• Exercise:
Can you rewrite the lines of each of the records below with every "scientific name" swapped for "binomial name" and everything else unchanged? Leave out the pictures.

• Data supplied:
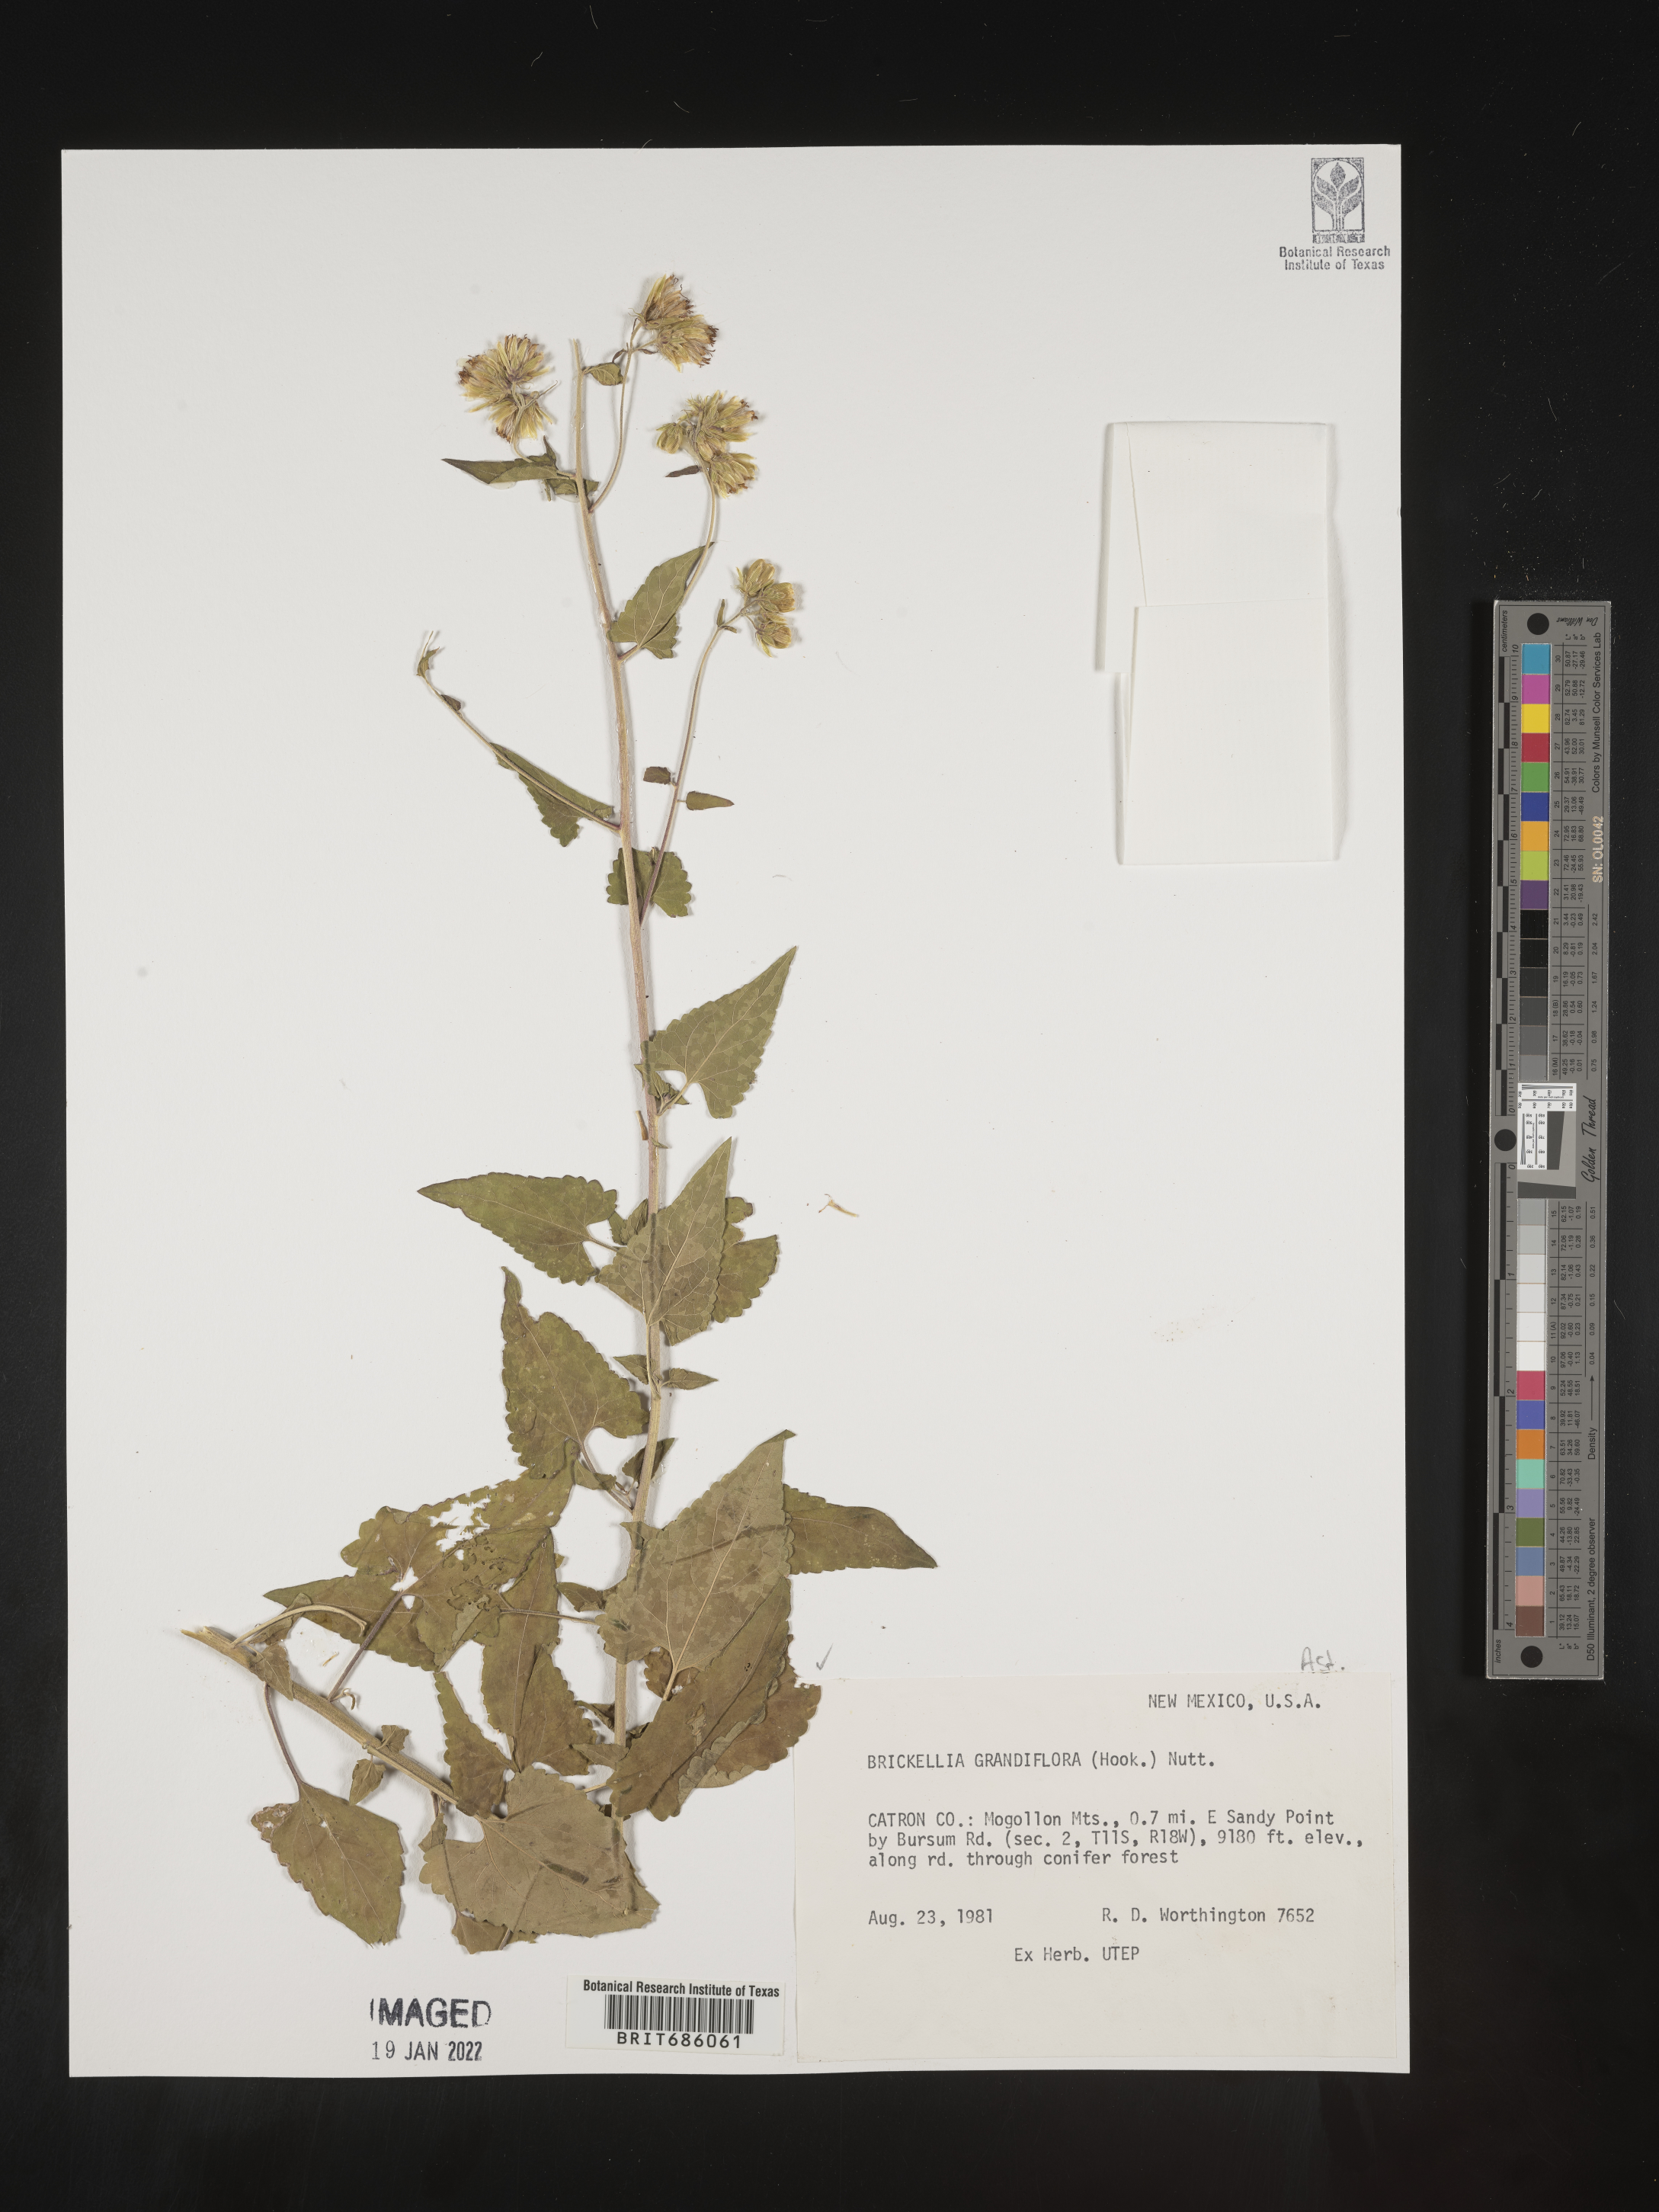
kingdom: Plantae
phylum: Tracheophyta
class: Magnoliopsida
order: Asterales
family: Asteraceae
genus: Brickellia
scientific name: Brickellia grandiflora
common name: Large-flowered brickellia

• Answer to this task:
kingdom: Plantae
phylum: Tracheophyta
class: Magnoliopsida
order: Asterales
family: Asteraceae
genus: Brickellia
binomial name: Brickellia grandiflora
common name: Large-flowered brickellia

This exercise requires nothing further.